(Stored data entries)
----

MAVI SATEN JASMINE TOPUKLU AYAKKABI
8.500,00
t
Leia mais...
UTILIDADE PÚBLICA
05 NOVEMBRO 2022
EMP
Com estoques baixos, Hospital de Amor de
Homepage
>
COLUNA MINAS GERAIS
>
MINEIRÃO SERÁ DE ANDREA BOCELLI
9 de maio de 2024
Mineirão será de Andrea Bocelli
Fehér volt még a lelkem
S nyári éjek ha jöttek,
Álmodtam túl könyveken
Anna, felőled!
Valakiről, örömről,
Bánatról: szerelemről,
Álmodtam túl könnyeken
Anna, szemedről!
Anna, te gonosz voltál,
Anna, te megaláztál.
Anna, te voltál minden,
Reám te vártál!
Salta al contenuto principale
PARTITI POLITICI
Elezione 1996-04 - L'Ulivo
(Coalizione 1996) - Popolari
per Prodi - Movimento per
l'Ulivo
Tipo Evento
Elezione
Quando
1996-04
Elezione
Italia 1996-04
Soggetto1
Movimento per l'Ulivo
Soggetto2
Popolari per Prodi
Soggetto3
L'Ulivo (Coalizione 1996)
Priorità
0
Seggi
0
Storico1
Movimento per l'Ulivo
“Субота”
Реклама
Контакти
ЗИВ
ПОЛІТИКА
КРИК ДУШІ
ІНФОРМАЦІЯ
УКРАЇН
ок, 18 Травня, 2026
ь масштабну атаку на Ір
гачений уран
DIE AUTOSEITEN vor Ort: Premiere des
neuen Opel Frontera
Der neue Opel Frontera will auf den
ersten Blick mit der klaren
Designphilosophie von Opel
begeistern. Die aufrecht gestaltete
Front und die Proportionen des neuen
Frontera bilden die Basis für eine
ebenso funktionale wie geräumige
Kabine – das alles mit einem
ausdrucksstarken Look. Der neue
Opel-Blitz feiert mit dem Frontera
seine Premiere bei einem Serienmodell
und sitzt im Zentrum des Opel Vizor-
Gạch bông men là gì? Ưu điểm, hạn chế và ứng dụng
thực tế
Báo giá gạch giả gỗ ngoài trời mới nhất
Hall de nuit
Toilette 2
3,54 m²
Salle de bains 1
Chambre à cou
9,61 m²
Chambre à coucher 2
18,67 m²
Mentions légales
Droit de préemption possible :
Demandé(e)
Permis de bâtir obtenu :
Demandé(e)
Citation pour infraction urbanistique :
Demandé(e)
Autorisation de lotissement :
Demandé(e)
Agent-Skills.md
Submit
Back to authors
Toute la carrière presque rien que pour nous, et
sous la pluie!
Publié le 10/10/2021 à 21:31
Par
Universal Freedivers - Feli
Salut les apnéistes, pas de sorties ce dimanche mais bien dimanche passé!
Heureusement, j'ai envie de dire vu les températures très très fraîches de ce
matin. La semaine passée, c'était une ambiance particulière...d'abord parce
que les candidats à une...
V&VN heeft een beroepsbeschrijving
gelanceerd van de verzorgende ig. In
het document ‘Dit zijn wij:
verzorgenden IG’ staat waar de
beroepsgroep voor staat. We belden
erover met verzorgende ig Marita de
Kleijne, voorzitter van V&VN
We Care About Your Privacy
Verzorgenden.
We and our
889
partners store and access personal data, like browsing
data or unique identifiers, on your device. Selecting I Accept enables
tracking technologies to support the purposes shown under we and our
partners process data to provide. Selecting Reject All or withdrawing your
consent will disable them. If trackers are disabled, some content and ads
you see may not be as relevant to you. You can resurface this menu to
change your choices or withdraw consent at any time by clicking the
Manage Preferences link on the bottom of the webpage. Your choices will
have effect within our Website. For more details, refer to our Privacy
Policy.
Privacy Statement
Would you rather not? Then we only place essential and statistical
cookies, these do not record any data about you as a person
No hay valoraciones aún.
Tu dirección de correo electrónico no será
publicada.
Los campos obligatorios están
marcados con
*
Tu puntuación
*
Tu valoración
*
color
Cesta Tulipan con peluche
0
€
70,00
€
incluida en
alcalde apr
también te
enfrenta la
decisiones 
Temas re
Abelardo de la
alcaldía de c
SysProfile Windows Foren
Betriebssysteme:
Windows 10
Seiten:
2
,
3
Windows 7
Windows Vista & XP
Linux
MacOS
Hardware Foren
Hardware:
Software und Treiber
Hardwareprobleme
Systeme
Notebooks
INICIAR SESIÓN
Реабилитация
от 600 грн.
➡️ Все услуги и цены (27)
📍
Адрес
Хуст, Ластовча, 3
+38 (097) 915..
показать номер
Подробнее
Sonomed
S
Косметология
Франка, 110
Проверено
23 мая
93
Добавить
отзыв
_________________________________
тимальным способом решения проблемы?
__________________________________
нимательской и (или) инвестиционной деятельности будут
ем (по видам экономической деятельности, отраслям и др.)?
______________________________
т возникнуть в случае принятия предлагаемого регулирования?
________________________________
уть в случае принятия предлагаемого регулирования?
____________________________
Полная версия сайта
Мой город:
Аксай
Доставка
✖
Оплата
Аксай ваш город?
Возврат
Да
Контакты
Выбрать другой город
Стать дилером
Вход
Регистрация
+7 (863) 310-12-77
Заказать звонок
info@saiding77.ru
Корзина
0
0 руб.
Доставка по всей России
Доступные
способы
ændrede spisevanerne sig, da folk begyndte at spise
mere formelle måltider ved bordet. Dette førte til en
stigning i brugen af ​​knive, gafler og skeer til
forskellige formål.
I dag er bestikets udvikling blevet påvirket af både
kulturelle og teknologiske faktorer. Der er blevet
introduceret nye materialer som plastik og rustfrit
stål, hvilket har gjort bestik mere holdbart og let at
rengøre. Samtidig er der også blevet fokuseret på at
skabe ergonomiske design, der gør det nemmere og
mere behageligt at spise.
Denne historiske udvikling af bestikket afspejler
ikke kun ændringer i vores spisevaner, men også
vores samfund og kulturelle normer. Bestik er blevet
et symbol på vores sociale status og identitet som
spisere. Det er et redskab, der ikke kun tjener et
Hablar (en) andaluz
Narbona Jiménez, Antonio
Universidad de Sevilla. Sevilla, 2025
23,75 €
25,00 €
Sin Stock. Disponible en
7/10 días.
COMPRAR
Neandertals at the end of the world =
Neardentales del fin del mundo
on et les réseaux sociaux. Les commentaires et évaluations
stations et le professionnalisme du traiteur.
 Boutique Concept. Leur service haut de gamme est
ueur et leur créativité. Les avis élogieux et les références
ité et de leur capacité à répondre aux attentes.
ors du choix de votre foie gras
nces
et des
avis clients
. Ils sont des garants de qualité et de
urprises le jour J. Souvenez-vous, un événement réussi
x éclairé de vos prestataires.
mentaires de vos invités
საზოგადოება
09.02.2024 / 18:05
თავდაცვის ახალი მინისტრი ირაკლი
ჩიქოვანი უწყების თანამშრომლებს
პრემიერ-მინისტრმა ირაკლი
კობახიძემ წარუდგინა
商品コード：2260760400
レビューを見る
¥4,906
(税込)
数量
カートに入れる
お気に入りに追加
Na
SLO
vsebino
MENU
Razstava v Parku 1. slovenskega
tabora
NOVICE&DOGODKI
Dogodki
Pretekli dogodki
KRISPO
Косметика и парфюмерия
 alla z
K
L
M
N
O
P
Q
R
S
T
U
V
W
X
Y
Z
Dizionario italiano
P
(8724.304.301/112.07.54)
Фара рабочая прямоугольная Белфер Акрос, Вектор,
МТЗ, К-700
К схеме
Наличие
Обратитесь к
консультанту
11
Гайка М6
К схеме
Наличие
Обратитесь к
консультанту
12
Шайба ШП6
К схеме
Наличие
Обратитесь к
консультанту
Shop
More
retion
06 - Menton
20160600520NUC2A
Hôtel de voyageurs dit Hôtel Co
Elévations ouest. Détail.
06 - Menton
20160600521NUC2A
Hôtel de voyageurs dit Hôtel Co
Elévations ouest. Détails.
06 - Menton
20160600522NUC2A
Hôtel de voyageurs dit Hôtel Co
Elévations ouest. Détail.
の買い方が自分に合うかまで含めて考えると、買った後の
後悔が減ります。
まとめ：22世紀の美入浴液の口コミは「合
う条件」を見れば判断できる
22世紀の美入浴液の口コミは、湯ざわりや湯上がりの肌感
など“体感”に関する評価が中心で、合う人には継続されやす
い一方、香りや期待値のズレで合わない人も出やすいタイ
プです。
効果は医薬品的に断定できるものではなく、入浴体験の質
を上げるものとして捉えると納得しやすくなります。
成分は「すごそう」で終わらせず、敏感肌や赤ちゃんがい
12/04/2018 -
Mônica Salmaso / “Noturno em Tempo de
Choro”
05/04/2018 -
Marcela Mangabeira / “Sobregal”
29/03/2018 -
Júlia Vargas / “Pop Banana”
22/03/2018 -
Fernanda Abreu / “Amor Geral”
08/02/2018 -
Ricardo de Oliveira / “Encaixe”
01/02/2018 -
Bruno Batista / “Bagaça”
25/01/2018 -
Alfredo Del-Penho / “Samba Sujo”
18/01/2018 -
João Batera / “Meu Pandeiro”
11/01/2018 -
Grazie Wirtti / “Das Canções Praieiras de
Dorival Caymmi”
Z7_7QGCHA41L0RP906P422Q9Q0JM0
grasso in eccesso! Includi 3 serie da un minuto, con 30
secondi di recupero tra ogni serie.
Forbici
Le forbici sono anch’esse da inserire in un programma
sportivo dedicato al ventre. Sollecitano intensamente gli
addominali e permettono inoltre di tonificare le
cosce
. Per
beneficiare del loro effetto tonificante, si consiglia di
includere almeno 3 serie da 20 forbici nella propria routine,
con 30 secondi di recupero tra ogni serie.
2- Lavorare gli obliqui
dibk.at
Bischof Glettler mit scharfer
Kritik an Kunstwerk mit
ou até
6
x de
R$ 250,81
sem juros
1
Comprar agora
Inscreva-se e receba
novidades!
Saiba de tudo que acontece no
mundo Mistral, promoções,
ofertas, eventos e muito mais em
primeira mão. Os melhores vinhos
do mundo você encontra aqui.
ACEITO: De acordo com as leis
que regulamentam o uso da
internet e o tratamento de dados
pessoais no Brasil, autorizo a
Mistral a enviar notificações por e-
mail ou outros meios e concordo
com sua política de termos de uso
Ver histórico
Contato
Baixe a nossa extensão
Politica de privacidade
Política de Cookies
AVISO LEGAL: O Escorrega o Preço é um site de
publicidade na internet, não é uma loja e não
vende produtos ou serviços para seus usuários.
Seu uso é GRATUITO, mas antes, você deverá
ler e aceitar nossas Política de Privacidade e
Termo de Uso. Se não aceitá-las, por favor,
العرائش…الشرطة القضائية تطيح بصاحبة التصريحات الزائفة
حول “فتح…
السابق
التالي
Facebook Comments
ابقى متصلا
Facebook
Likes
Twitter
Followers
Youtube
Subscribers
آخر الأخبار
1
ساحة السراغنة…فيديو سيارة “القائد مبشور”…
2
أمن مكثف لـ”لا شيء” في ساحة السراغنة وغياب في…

----

# Required work
Above are records; repeat only the lines starting at the line with "Privacy Statement" and ending at the line with "Los campos obligatorios están", exactly as they appear, both included.

# Response to the task
Privacy Statement
Would you rather not? Then we only place essential and statistical
cookies, these do not record any data about you as a person
No hay valoraciones aún.
Tu dirección de correo electrónico no será
publicada.
Los campos obligatorios están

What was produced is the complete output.